The resistance of the idolators was so obstinate and surprising that the perserverance of Mohammed was fatigued, and he began to meditate a retreat. The reduction of the city appeared to be hopeless, unless a double attack could be made from the harbor as well as from the land. This he at length effected. He constructed a floating battery, upon which he planted one of his largest cannon. The fire of the Greeks was controlled and silenced by the superior fire of the Turks; and, after a siege of forty days, the fate of Constantinople could no longer be averted. The fortifications, which had stood for ages against hostile violence, were dismantled on all sides by the Ottoman cannon; many breaches were opened, and four towers had been levelled with the ground. The crisis for the assault had arrived; but, wishing to spare the blood of his soldiers, he invited the worshippers of canonized immortal souls and idols to submission with circumcision or tribute; but if they preferred still to resist, death was to be their fate. It was heaven’s decree that they should be killed. The emperor of the Greeks determined to abide the last extremities of war. Several days were employed in preparations for the assault; but singularly enough, Mohammed did not trust himself to appoint the day when it should be made. He had recourse to his favorite science of astrology, that it might fix for him the day. He thus surrendered himself to "fate;" and that fate had already decreed that the Roman Empire of the East should fall at the end of 391 years and 30 days. However he might arrive at the conclusion by the principles of his science, I am not astrologer enough to tell. I doubt not but that, as in the case of Saul and the witch of Endor, the Spirit made use of his infatuation to determine him to do at the right moment what he had, over thirteen centuries before, marked out for the fourth Euphratean angel-power to accomplish.
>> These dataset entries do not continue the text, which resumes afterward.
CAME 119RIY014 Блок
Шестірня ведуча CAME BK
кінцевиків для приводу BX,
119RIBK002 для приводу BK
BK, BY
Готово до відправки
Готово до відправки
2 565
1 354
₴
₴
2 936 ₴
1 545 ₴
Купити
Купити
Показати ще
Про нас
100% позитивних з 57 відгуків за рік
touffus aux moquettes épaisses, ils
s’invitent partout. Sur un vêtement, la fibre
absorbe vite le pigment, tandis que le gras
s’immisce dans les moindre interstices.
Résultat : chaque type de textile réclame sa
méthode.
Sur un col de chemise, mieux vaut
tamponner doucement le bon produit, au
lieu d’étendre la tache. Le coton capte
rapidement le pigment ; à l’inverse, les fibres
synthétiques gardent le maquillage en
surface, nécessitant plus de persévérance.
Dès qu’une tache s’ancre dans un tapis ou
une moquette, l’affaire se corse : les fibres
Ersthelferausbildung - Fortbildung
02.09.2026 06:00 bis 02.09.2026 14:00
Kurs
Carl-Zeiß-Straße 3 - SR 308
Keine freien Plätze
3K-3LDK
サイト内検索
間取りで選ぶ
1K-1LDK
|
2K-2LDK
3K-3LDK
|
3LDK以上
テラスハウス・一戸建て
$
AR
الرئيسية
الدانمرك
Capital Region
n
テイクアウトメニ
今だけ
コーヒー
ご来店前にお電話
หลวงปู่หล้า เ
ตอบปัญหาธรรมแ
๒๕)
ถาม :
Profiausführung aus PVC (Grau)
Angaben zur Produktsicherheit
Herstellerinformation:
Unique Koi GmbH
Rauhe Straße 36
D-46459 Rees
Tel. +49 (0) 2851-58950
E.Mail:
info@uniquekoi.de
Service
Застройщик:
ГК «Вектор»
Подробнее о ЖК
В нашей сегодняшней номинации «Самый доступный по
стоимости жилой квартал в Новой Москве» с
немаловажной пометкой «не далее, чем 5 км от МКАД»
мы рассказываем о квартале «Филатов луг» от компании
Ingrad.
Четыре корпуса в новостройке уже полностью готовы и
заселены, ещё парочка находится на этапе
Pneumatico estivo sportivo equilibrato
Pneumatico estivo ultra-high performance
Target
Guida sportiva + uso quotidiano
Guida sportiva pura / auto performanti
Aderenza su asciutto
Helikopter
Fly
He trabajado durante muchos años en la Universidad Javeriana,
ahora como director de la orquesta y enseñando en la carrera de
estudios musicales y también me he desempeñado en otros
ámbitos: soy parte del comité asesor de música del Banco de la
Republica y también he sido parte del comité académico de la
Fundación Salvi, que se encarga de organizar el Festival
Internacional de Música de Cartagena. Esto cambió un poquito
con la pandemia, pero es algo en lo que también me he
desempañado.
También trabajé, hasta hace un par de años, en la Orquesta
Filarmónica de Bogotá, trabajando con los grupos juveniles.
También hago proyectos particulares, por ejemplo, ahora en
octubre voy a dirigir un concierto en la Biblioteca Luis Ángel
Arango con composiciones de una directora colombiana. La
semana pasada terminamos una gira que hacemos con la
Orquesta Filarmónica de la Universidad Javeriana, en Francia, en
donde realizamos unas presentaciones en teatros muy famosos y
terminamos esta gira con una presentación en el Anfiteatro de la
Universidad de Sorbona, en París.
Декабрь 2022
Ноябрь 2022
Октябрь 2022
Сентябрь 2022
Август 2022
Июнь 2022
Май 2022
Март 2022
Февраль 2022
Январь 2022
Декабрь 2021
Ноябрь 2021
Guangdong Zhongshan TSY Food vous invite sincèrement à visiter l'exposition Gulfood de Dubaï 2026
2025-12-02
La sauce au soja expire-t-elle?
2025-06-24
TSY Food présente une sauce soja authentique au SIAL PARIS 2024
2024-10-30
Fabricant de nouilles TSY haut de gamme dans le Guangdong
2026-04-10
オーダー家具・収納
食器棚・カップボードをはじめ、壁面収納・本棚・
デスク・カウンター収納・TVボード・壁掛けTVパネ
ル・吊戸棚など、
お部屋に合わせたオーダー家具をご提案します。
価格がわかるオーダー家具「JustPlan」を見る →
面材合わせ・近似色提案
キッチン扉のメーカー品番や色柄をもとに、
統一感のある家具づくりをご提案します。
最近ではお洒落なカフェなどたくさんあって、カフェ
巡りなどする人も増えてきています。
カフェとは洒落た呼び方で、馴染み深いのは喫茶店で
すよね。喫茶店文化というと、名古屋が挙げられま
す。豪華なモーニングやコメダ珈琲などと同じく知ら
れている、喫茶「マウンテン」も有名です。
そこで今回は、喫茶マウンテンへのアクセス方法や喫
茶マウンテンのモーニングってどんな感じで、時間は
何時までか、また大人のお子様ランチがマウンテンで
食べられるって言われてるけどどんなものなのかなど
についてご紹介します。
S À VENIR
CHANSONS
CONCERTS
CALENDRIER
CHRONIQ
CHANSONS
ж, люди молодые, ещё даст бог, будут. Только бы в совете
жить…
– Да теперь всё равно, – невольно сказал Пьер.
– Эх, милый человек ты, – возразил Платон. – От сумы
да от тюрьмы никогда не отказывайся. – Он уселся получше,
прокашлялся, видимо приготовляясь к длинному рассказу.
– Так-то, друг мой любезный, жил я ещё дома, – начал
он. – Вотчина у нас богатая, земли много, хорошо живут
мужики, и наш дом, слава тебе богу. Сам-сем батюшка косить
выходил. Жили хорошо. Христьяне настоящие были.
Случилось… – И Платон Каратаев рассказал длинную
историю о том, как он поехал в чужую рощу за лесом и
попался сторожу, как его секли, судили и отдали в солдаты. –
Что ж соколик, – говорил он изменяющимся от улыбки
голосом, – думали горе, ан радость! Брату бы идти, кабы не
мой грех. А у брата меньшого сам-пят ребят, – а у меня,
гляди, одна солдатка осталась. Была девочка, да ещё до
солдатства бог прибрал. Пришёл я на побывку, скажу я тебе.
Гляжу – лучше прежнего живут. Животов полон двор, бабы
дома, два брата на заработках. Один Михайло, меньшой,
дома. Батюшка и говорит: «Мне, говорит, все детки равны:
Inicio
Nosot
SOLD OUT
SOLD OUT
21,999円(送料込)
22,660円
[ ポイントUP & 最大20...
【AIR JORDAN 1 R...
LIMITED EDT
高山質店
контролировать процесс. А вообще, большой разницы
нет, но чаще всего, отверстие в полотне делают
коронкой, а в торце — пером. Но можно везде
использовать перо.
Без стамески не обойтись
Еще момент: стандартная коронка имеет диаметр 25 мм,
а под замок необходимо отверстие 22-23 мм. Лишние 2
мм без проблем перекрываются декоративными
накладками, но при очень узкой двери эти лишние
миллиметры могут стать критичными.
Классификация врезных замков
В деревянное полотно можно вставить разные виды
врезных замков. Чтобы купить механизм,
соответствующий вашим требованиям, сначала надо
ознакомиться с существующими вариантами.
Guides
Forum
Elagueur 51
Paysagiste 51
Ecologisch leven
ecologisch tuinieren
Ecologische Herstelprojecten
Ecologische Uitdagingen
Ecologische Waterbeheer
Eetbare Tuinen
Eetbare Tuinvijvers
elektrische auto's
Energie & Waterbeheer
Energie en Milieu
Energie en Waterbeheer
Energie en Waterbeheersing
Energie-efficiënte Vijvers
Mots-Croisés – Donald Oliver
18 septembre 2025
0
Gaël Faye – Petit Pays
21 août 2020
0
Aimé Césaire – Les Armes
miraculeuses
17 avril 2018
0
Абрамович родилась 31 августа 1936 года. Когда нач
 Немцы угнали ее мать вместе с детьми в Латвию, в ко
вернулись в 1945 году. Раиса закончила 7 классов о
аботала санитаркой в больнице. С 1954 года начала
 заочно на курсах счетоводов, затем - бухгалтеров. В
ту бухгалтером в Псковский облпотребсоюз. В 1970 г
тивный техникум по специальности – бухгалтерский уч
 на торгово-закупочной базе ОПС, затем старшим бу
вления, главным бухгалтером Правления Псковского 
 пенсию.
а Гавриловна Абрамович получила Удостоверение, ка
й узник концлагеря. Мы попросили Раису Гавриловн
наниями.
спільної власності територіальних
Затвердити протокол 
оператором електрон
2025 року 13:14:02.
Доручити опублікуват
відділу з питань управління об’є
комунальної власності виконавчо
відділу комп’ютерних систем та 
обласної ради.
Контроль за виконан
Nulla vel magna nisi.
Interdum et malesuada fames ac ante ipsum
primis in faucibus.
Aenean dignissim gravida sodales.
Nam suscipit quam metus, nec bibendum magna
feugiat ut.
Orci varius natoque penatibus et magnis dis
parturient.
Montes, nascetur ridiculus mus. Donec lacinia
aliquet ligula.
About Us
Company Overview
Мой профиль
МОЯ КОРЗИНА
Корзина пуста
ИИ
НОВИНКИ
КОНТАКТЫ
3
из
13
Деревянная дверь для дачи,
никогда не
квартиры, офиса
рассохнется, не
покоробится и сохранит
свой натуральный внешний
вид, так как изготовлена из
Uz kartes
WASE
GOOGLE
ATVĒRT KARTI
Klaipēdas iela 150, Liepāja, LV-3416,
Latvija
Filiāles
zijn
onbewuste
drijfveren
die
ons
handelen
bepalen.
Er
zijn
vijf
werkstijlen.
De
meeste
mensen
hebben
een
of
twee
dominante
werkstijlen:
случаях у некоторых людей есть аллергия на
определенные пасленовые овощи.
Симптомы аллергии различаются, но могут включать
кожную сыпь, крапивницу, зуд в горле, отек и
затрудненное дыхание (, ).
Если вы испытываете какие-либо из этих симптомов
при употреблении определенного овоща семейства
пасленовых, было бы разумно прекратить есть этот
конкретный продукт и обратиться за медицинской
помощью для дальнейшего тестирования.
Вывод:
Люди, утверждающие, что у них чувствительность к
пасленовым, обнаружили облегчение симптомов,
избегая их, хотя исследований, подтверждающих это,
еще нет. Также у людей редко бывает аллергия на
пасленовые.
Be this as it may, Mohammed’s astrology ordered him to make the assault on the twenty-ninth of May, as the fortunate and fatal day.

All was depression and abject superstition within the city. The "celestial image of the Virgin" was paraded in solemn procession; but their divine patroness" was deaf to their entreaties. This, their daemonialism and idolatry, had brought upon them the calamities they endured. The shouts of the myriads without their walls proclaimed the truth by which they were condemned -- "God is God! there is but one God!" and this one God it was, who, by all the four Euphratean angel-powers, was vindicating his Unity against the more than pagan multitude of the gods and goddesses of the catholic aerial. The morning of May 29, 1453, at length dawned. The myriads pressed forward to the breach, while the Ottoman artillery thundered from all sides; and the camp and city, the Greeks and the Turks, were involved in a cloud of smoke, which could only be dispelled by the deliverance or destruction of the Roman empire. The Turks were a hundred times more numerous than the idolators. The double walls were -reduced by cannon to a heap of ruins; and their valiant emperor had fallen in the fight, and lay buried under a mountain of the slain. After his death, resistance and order vanished; the Greeks fled towards the city; and, in the heat of the pursuit, two thousand worshippers of the Virgin fell beneath the scymitars of the victorious Turks; and, thenceforth Constantinople became the capital of the Fourth Euphratean angel-power. Thus was killed the Eastern Roman Third of the men, at the full end of "the hour, and day, and month and year," or 391 years and 30 days from the perfected preparation of the first angel-power.